**Exercise details**
Full transcription, minus images: write out the listing below exactly as it appears.

Information provided section start

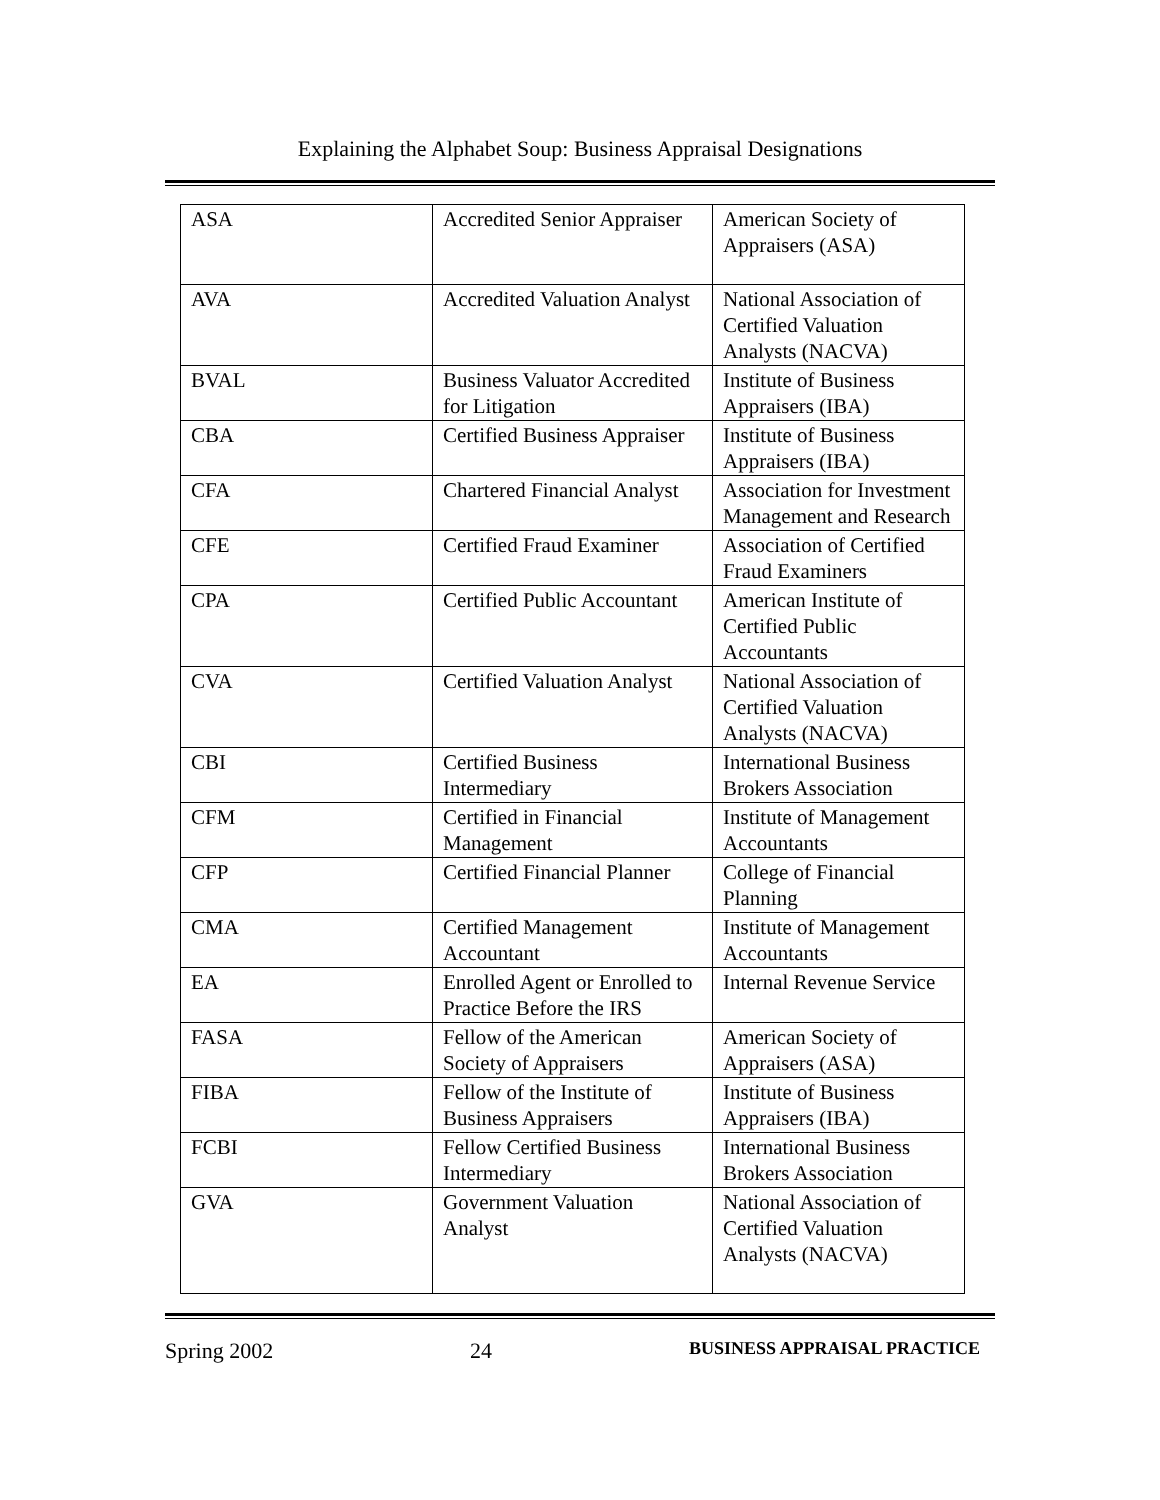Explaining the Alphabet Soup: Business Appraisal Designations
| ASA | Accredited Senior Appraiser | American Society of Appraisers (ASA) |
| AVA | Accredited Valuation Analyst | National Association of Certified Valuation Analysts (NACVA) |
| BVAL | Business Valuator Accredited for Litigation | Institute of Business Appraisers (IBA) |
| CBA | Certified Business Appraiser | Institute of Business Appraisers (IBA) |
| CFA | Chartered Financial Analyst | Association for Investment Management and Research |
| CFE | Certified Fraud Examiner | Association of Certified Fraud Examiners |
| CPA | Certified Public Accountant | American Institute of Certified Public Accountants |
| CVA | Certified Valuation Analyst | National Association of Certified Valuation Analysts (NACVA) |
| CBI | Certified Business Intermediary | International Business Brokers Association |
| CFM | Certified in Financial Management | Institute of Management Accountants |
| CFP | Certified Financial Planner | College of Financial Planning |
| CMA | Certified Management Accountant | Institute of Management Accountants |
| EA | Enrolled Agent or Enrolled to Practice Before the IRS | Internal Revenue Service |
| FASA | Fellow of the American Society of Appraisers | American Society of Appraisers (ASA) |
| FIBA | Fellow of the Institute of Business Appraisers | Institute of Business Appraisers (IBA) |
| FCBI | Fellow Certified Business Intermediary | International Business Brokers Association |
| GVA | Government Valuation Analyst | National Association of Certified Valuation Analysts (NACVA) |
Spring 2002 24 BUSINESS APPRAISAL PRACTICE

Information provided section end

**Answer below**
Explaining the Alphabet Soup: Business Appraisal Designations
| ASA | Accredited Senior Appraiser | American Society of Appraisers (ASA) |
| AVA | Accredited Valuation Analyst | National Association of Certified Valuation Analysts (NACVA) |
| BVAL | Business Valuator Accredited for Litigation | Institute of Business Appraisers (IBA) |
| CBA | Certified Business Appraiser | Institute of Business Appraisers (IBA) |
| CFA | Chartered Financial Analyst | Association for Investment Management and Research |
| CFE | Certified Fraud Examiner | Association of Certified Fraud Examiners |
| CPA | Certified Public Accountant | American Institute of Certified Public Accountants |
| CVA | Certified Valuation Analyst | National Association of Certified Valuation Analysts (NACVA) |
| CBI | Certified Business Intermediary | International Business Brokers Association |
| CFM | Certified in Financial Management | Institute of Management Accountants |
| CFP | Certified Financial Planner | College of Financial Planning |
| CMA | Certified Management Accountant | Institute of Management Accountants |
| EA | Enrolled Agent or Enrolled to Practice Before the IRS | Internal Revenue Service |
| FASA | Fellow of the American Society of Appraisers | American Society of Appraisers (ASA) |
| FIBA | Fellow of the Institute of Business Appraisers | Institute of Business Appraisers (IBA) |
| FCBI | Fellow Certified Business Intermediary | International Business Brokers Association |
| GVA | Government Valuation Analyst | National Association of Certified Valuation Analysts (NACVA) |
Spring 2002 24 BUSINESS APPRAISAL PRACTICE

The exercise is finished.